06:48 Ce n'est pas aussi simple que ça.
06:50 Et parfois on se dit qu'on pourrait au moins les mettre à l'écart.
06:53 C'est pour ça que certains parlent de centres de rétention,
06:56 de centres d'éducation fermés.
06:58 La question c'est que fait-on pour empêcher qu'une ultra-minorité
07:04 pourrisse littéralement la vie de milliers de gens
07:07 dans des quartiers que par ailleurs, on montre du doigt,
07:09 on fait l'amalgame, on dit "c'est le quartier de la monnaie à Romand".
07:12 Non, c'est une centaine de personnes dans ce quartier.
07:16 Mais du coup, tout le quartier est montré du doigt.
07:18 Donc là, pour le coup, les responsables politiques
07:20 n'ont pas de réponse précise à cette question
07:23 que posent tous les Français qui ont répondu au sondage de Bernard.
07:25 - Dans votre sondage, Bernard, il n'y a pas non plus de fatalisme, de résignation.
07:30 71% des interrogés pensent qu'on peut lutter contre la violence.
07:35 - Oui, effectivement, c'est le point qu'évoquait Laurent.
07:37 Ils ne mettent pas en cause d'ailleurs la police.
07:39 C'est-à-dire que la police, globalement,
07:41 s'il y a souvent des commentaires, fait son travail,
07:43 mais il pointe ce recul de l'autorité dans la société
07:46 et aussi cette difficulté de la justice.
07:48 Ce qui est intéressant, Laurent parlait de lucidité, c'est extrêmement juste.
07:51 On a demandé aux personnes interrogées
07:53 "est-ce qu'on en fait trop pour les banlieues ?
07:54 Est-ce qu'on en fait trop pour les zones rurales ?"
07:55 Vous savez, cette personne qui a interpellé Olivier Véran mardi.
07:58 Eh bien, là-dessus, ils n'opposent pas
08:00 ce qu'on fait pour les banlieues ou ce qu'on fait pour les zones rurales.
08:02 Ils disent "il faut en faire plus dans les deux territoires qui sont en difficulté".
08:07 - Olivier Véran dit que si rien ne change, il y a un risque de bascule.
08:09 Bascule vers quoi ? Je ne sais pas.
08:11 Mais pour vous, ce risque, c'est lequel ?
08:14 - Je partage totalement le risque de bascule.
08:17 Par contre, Olivier Véran est aux commandes,
08:18 donc c'est sa responsabilité d'agir.
08:20 - Bascule vers quoi ?
08:21 - Bascule vers quelque chose de très simple,
08:23 c'est que les gens se constituent eux-mêmes en milice
08:25 et fassent justice eux-mêmes.
08:27 - Il y a des mouvements de ce type chez vous aussi ?
08:30 - Chez moi, non, mais on le voit, on sent les choses.
08:32 Moi, je reçois des personnes qui se sentent totalement délaissées.
08:37 Je vais vous donner un exemple.
08:39 Il y a deux jours, j'ai reçu une associative,
08:41 une dame d'une soixantaine d'années qui est elle-même investie,
08:44 qui habite un logement social très modeste
08:47 et qui ne peut plus rentrer chez elle,
08:49 qui elle-même donne, alors qu'elle a peu de moyens,
08:51 elle donne de son temps pour aider les plus démunis
08:54 dans des associations de redistribution alimentaire.

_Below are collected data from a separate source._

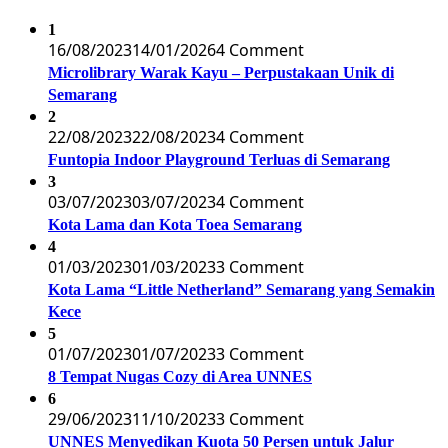
1
16/08/2023
14/01/2026
4 Comment
Microlibrary Warak Kayu – Perpustakaan Unik di
Semarang
2
22/08/2023
22/08/2023
4 Comment
Funtopia Indoor Playground Terluas di Semarang
3
03/07/2023
03/07/2023
4 Comment
Kota Lama dan Kota Toea Semarang
4
01/03/2023
01/03/2023
3 Comment
Kota Lama “Little Netherland” Semarang yang Semakin
Kece
5
01/07/2023
01/07/2023
3 Comment
8 Tempat Nugas Cozy di Area UNNES
6
29/06/2023
11/10/2023
3 Comment
UNNES Menyedikan Kuota 50 Persen untuk Jalur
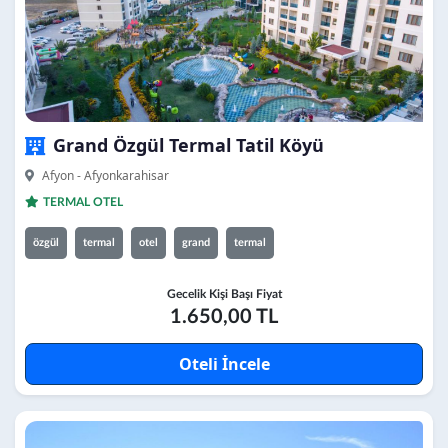
Grand Özgül Termal Tatil Köyü
Afyon - Afyonkarahisar
TERMAL OTEL
özgül
termal
otel
grand
termal
Gecelik Kişi Başı Fiyat
1.650,00 TL
Oteli İncele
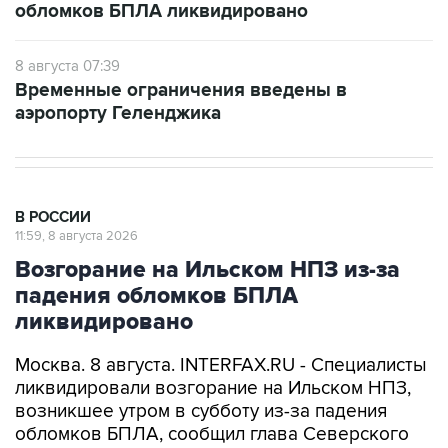
обломков БПЛА ликвидировано
8 августа 07:39
Временные ограничения введены в
аэропорту Геленджика
В РОССИИ
11:59, 8 августа 2026
Возгорание на Ильском НПЗ из-за
падения обломков БПЛА
ликвидировано
Москва. 8 августа. INTERFAX.RU - Специалисты
ликвидировали возгорание на Ильском НПЗ,
возникшее утром в субботу из-за падения
обломков БПЛА, сообщил глава Северского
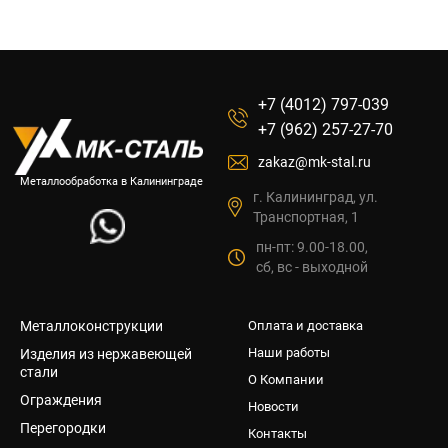
+7 (4012) 797-039
+7 (962) 257-27-70
zakaz@mk-stal.ru
Металлообработка в Калининграде
г. Калининград, ул.
Транспортная, 1
пн-пт: 9.00-18.00,
сб, вс - выходной
Металлоконструкции
Оплата и доставка
Наши работы
Изделия из нержавеющей
стали
О Компании
Ограждения
Новости
Перегородки
Контакты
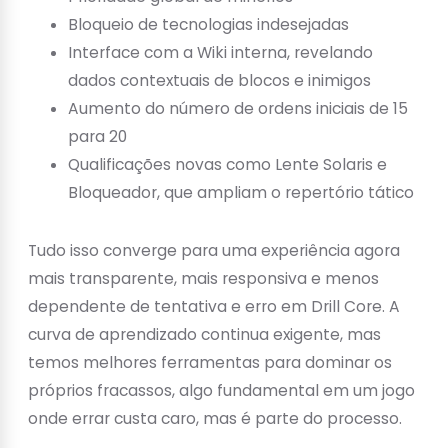
Bloqueio de tecnologias indesejadas
Interface com a Wiki interna, revelando
dados contextuais de blocos e inimigos
Aumento do número de ordens iniciais de 15
para 20
Qualificações novas como Lente Solaris e
Bloqueador, que ampliam o repertório tático
Tudo isso converge para uma experiência agora
mais transparente, mais responsiva e menos
dependente de tentativa e erro em Drill Core. A
curva de aprendizado continua exigente, mas
temos melhores ferramentas para dominar os
próprios fracassos, algo fundamental em um jogo
onde errar custa caro, mas é parte do processo.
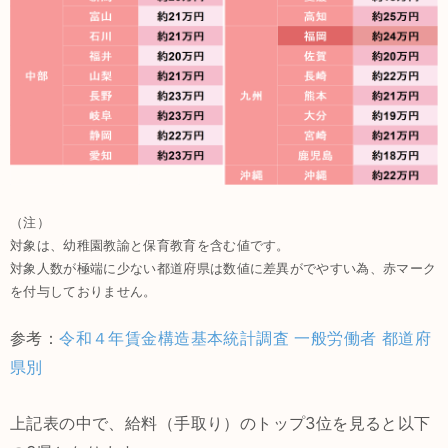
（注）
対象は、幼稚園教諭と保育教育を含む値です。
対象人数が極端に少ない都道府県は数値に差異がでやすい為、赤マーク
を付与しておりません。
参考：
令和４年賃金構造基本統計調査 一般労働者 都道府
県別
上記表の中で、給料（手取り）のトップ3位を見ると以下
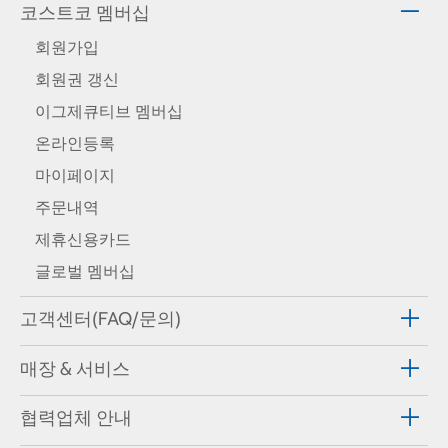
코스트코 멤버십
회원가입
회원권 갱신
이그제큐티브 멤버십
온라인등록
마이페이지
주문내역
제휴신용카드
글로벌 멤버십
고객센터(FAQ/문의)
매장 & 서비스
협력업체 안내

08:57 Embête chez elle, elle ne peut plus rentrer chez elle.
08:59 Pourquoi elle ne peut plus rentrer chez elle ?
09:01 Parce qu'il y a des dealers qui, en bas,
09:03 lui demandent des comptes à chaque fois qu'elle rentre chez elle.
09:05 Elle, elle vit dans la peur.
09:07 Son fils est intervenu, est intervenu de manière un peu violente,
09:11 mais parce qu'en fait, la police passe tous les jours,
09:14 mais ça ne suffit pas.
09:16 Ces personnes-là sont interpellées, sont présentées au juge
09:18 et remis en liberté.
09:19 Donc, au bout d'un moment, qu'est-ce qui va se passer ?

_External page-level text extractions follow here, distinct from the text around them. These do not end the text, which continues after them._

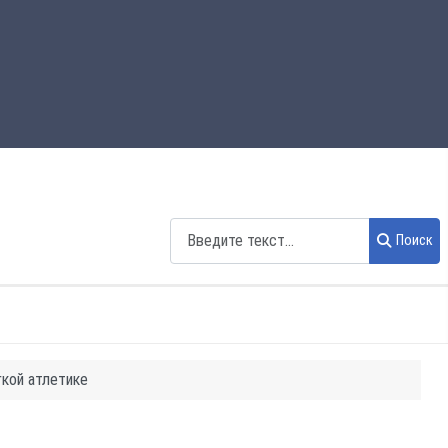
Поиск
Поиск
гкой атлетике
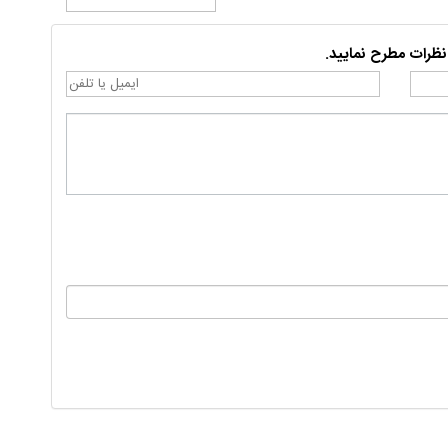
نظرات مطرح نمایید.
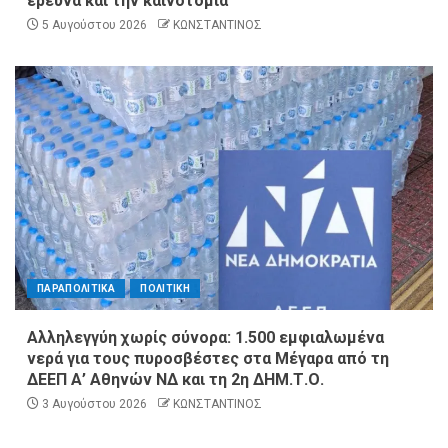
έρευνα και την καινοτομία
5 Αυγούστου 2026
ΚΩΝΣΤΑΝΤΙΝΟΣ
ΠΑΡΑΠΟΛΙΤΙΚΑ
ΠΟΛΙΤΙΚΗ
Αλληλεγγύη χωρίς σύνορα: 1.500 εμφιαλωμένα
νερά για τους πυροσβέστες στα Μέγαρα από τη
ΔΕΕΠ Α’ Αθηνών ΝΔ και τη 2η ΔΗΜ.Τ.Ο.
3 Αυγούστου 2026
ΚΩΝΣΤΑΝΤΙΝΟΣ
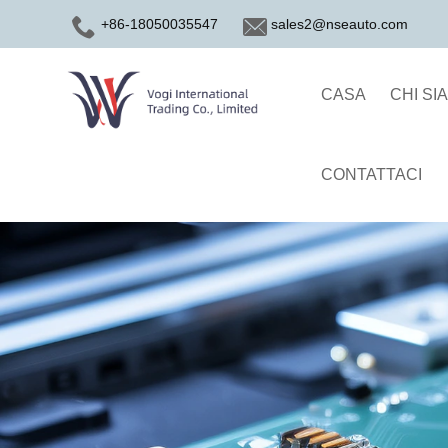
+86-18050035547
sales2@nseauto.com
CASA
CHI SI
CONTATTACI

09:21 C'est qu'on a des groupes de personnes qui vont se constituer
09:23 pour se faire justice eux-mêmes.
09:25 Et quand on se fait justice soi-même,
09:26 dedans, il y a les innocents qui trinquent.
09:28 C'est le scénario à l'irlandaise et il est essentiel,
09:31 essentiel que l'État, l'autorité soient rétablis
09:34 et fassent son travail pour éviter que chacun se fasse justice soi-même.
09:38 – Merci d'avoir été avec nous ce matin dans Première Édition.